Portrait

Marion Gomar /
/ Voix rêvée

Chanteuse lyrique: petite, elle s’imaginait en diva d’opéra. En ce moment à l’affiche d’une pièce au théâtre du Rond-Point, elle incarne avec talent et malice une cantatrice finlandaise.
MARION GOMAR
MARION GOMAR


« Je veux être diva d’opéra et avoir un palais à Venise. » À 5 ans, Marion Gomar est catégorique. Un voisin lui a offert un CD de Maria Callas. « J’ai eu un coup de foudre. » Le souvenir illumine son beau visage.
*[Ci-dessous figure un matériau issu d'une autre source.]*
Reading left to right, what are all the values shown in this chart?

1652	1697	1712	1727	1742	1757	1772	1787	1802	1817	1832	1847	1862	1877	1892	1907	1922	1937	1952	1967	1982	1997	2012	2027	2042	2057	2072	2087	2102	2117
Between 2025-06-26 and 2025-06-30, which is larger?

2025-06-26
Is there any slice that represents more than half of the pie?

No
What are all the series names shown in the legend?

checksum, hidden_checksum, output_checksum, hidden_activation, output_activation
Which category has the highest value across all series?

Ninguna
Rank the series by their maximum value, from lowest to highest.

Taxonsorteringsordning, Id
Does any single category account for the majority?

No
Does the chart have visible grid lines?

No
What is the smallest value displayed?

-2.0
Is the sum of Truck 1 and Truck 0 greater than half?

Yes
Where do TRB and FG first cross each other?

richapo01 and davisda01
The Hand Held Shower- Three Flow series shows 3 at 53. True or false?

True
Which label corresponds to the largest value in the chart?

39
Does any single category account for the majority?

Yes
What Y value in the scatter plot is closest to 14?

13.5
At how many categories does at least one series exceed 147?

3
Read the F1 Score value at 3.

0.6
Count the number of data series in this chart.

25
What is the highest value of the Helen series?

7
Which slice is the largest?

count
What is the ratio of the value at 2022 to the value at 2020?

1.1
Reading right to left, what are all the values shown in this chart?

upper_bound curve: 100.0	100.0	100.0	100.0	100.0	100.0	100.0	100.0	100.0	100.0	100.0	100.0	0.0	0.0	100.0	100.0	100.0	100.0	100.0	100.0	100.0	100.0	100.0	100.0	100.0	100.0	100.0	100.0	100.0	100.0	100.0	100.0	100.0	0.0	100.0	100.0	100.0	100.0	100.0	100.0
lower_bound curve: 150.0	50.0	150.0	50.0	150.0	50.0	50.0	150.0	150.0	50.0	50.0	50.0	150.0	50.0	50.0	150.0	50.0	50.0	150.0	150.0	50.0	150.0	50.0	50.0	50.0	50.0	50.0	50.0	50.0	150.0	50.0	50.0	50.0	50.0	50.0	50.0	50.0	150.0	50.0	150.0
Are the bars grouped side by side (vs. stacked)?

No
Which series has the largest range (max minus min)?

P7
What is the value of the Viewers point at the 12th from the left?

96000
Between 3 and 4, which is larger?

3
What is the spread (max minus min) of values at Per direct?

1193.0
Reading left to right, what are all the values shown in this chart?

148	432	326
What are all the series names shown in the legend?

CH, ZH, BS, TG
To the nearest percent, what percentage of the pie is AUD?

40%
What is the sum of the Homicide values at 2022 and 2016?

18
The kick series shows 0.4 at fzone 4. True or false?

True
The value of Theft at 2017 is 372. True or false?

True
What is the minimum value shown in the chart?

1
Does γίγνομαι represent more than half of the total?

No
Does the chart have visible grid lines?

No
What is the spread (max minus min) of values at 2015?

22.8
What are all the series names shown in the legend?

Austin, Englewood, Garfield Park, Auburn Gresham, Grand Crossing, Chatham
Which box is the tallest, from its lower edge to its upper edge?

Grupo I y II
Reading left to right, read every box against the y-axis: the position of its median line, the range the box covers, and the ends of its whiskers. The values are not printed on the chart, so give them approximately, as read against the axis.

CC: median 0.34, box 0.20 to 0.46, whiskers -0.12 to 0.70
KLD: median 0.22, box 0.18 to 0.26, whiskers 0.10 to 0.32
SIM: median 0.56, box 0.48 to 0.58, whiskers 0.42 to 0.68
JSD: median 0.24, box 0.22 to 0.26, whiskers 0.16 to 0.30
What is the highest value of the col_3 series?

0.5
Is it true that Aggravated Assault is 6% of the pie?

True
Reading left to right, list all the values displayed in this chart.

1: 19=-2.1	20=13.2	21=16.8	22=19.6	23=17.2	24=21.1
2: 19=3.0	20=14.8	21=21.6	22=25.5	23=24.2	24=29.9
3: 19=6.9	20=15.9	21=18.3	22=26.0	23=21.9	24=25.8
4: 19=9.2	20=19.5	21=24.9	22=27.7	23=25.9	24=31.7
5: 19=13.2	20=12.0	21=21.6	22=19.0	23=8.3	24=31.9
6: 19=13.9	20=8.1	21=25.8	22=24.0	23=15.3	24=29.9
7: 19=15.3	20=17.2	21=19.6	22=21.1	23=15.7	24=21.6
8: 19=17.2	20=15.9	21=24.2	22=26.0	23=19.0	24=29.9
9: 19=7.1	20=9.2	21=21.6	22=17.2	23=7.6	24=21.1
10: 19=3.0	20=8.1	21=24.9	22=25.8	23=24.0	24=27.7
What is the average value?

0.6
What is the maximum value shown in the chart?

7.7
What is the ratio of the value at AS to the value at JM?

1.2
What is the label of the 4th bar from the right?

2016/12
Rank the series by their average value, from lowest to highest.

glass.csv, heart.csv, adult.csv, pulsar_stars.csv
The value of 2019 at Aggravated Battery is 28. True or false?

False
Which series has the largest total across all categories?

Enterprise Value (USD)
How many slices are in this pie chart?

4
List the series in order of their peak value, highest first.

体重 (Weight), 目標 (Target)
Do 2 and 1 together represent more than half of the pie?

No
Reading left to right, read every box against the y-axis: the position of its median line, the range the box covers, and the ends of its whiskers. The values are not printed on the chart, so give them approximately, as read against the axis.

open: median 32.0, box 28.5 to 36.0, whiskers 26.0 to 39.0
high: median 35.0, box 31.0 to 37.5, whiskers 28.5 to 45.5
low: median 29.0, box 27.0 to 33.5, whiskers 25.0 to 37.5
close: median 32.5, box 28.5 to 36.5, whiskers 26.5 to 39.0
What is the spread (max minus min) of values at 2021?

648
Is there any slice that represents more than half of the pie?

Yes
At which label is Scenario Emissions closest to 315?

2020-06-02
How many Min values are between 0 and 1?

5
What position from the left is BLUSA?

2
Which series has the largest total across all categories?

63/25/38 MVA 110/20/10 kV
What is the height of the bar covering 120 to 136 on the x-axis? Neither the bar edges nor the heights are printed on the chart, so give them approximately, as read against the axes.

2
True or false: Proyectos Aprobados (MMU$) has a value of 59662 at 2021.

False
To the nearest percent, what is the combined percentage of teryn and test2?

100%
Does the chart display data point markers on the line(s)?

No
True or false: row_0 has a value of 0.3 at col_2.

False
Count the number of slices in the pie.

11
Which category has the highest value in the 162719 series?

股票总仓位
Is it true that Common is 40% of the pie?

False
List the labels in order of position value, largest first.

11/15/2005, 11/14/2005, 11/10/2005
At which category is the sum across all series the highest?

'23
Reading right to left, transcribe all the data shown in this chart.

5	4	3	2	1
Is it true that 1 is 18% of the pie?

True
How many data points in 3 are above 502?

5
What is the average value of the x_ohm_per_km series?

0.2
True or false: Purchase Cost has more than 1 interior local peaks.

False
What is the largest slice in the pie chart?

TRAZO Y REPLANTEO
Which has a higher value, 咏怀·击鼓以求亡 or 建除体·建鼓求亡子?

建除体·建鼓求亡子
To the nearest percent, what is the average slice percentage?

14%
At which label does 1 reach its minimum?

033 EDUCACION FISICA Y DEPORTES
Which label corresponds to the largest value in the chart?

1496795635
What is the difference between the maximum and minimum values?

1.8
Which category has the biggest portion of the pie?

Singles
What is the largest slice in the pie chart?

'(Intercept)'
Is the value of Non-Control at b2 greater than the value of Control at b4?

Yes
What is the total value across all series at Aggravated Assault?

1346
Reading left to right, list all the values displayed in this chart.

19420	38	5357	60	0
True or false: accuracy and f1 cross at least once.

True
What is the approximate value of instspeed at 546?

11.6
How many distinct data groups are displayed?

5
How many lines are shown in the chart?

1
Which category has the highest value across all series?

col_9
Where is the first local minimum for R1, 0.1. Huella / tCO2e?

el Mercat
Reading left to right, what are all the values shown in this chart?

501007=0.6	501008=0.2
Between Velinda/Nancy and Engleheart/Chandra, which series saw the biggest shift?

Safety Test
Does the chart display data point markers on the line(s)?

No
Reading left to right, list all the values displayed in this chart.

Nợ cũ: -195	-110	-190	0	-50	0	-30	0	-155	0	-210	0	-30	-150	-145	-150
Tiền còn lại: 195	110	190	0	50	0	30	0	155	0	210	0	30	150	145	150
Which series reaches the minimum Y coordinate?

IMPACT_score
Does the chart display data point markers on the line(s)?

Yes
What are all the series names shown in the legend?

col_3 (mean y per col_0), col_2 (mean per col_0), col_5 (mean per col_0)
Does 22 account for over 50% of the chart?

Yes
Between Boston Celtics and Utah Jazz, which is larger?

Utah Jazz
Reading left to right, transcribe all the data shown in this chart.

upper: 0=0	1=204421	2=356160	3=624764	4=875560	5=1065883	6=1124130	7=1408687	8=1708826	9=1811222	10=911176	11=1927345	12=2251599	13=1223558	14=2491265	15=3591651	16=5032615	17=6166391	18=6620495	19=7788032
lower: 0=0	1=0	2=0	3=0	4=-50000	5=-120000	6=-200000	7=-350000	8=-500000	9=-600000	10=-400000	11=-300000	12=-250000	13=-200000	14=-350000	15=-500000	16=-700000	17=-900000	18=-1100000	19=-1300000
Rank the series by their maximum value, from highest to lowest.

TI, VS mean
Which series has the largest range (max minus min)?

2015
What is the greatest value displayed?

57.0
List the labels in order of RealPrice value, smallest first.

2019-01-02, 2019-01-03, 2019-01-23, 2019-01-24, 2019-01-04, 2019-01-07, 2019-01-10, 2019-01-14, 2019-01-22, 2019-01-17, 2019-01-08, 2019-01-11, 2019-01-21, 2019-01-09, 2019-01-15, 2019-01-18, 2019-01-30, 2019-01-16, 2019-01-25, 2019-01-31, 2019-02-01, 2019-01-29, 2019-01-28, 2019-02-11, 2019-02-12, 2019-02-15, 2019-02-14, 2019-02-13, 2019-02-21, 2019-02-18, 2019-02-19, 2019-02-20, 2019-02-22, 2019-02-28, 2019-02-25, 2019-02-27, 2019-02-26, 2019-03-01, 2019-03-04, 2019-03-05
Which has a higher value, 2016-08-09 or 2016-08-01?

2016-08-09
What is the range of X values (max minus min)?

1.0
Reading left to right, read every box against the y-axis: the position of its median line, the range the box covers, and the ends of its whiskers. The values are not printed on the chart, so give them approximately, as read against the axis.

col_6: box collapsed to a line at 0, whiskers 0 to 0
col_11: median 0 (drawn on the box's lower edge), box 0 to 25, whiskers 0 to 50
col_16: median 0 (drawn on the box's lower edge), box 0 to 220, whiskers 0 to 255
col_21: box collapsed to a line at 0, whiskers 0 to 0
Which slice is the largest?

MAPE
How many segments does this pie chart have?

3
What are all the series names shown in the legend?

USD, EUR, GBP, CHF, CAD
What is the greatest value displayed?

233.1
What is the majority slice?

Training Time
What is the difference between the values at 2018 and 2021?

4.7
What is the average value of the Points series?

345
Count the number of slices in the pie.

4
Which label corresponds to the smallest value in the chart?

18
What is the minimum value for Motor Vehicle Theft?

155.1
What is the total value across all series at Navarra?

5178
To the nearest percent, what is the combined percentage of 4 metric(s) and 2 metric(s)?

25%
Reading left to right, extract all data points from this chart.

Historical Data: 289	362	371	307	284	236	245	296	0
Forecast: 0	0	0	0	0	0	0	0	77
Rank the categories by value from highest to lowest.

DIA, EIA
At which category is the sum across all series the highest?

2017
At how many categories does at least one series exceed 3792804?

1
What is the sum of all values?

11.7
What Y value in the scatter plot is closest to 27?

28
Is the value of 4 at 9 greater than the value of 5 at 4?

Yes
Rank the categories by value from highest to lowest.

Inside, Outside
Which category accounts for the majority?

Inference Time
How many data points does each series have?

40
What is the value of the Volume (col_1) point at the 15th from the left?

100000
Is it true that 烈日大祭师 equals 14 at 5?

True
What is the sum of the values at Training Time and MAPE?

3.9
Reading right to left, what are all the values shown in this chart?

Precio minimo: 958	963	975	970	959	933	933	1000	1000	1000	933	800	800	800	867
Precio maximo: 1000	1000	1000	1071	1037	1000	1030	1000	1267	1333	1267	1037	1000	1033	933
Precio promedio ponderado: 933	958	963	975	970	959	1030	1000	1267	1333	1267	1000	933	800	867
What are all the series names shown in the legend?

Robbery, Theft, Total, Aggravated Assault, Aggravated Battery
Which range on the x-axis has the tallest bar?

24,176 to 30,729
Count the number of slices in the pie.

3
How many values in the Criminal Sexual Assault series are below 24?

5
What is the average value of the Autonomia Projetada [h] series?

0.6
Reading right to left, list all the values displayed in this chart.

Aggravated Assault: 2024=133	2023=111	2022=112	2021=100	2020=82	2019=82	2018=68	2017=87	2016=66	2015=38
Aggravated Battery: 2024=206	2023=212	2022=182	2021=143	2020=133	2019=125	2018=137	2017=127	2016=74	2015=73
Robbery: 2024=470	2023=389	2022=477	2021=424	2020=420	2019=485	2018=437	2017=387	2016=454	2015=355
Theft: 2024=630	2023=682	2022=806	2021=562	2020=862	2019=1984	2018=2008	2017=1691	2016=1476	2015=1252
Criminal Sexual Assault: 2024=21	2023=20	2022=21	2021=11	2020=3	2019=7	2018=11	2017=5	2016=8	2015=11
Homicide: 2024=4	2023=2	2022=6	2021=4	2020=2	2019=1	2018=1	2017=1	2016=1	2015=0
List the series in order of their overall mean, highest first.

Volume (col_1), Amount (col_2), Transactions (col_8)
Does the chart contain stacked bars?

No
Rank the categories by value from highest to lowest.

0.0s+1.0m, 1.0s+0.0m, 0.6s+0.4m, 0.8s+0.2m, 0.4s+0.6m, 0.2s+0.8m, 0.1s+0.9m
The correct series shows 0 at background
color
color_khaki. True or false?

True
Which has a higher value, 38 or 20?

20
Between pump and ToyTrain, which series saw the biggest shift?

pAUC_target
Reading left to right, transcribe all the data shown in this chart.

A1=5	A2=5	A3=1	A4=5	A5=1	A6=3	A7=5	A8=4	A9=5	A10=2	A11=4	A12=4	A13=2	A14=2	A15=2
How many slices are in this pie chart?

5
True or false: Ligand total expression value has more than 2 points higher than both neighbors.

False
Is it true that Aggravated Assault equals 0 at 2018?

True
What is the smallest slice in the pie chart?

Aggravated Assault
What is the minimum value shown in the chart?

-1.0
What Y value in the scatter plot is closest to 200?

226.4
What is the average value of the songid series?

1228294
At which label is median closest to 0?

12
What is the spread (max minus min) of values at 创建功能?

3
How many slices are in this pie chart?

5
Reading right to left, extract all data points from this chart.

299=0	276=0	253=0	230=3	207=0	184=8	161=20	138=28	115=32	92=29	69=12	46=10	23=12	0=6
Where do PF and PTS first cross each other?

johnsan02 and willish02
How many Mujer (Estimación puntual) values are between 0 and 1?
Ses parents sont surpris : Sonia et André, communistes et militants, écoutent plutôt de la musique ethnique, Oum Kalthoum ou Lili Boniche. La petite s’accroche à son rêve. « J’étais insupportable, je chantais tout le temps. »


À 29 ans, Marion est à l’affiche de Ciel ! Mon placard au théâtre du Rond-Point (1). Dans ce vaudeville déjanté, elle est la « cantatrice finlandaise » et ponctue de respirations musicales les scènes. Ou plutôt de vocalises et de souffle, tant sa voix est claire et puissante. « Je suis Falcon. Pour situer, c’est entre la soprano dramatique et la mezzo. » Une tessiture liée à des rôles wagnériens, notamment. Ça tombe bien, elle adore le compositeur allemand. Dans la pièce, elle a imposé un morceau de rap. « Mon caprice. » Ado, elle prenait des cours de danse hip-hop à la Ligne 13. « Je fréquentais aussi L’Écran et le TGP », avant qu’elle n’emménage avec sa famille en centre-ville de Saint-Denis, à 14 ans. Elle a en effet passé son enfance à la Porte-de-la-Chapelle. 

« Je suis Falcon. Pour situer, c’est entre la soprano dramatique et la mezzo. »

« À la maison, c’était l’auberge espagnole. Je baignais dans une sorte d’intelligentsia culturelle. » Quand elle a 6 ans, en CE1 (bonne élève, elle a sauté une classe), son père tombe sur une annonce de la Maîtrise de Paris pour ses classes à horaires aménagés musique (CHAM). Sa candidature n’est pas retenue. Sauf qu’à sa rentrée en CE2, à la faveur d’un désistement, elle est convoquée pour une audition « le lendemain » ! Branle bas de combat chez les Gomar. Elle présentera la comptine Tchou Tchou dans le train en bonne fille de cheminot qu’elle est. Ses parents redoute sa déception. Ils n’imaginent pas qu’une fille de « prolos » puisse intégrer ce milieu. Elle, confiante, sort de l’entrevue pouces levés : « C’est dans la poche ! » Ultra motivée, elle a séduit le directeur : « Elle est trop drôle. »

Dans cette école du 8e à Paris, elle apprend la musique quatre heures par jour : piano, solfège, chant, chœur… « Une grosse formation, et gratuite. J’ai fait toute ma scolarité dans le public », revendique-t-elle, fidèle à la fibre familiale militante.À 17 ans, bac littéraire en poche, elle quitte la Maîtrise de Paris pour changer de voie. « Je me disais que si je faisais de la musique mon métier, cela cesserait d’être un plaisir. » Psycho à Jussieu. Pionne dans un lycée. Militante à la JC, contre le Traité européen, pour les usagers de la ligne 13… « Des semaines de 90 heures. » Elle s’inscrit tout de même au conservatoire de Pantin « un repère de cocos ». 

Sa prof de chant croit en elle et lui conseille d’arrêter la fac. Alors, en 2006, elle stoppe sa licence pour revenir à la musique, au conservatoire de Boulogne.La formation de chanteur lyrique, exigeante et coûteuse, impose un séjour à l’étranger. En 2010, dans le cadre d’Erasmus, elle s’installe à Leipzig « la ville la moins chère de l’ex Allemagne de l’Est ». Elle y rencontre « une prof extraordinaire » qui lui apprend la liberté du chant, de la scène. Décroche une bourse au mérite, valide un master chant opéra. En 2014, retour au bercail, « l’humour et la bouffe me manquaient », à Saint-Denis, « j’ai du mal à m’imaginer ailleurs ». 

L’Hexagone est riche de projets passionnants, mais mal ou non payés. « C’est un acte militant de chanter en France ! » Et davantage encore dans le 93. Elle se souvient avec émotion d’un concert donné en 2007 aux 4 000 dans le cadre de « 10 mois d’école et d’opéra ». Une quarantaine de gosses a entonné avec elle Voi che sapete, de Mozart. « C’est pour ça que je fais ce métier. » Même si Marion n’est pas cette diva de palais vénitien qu’elle se rêvait petite fille.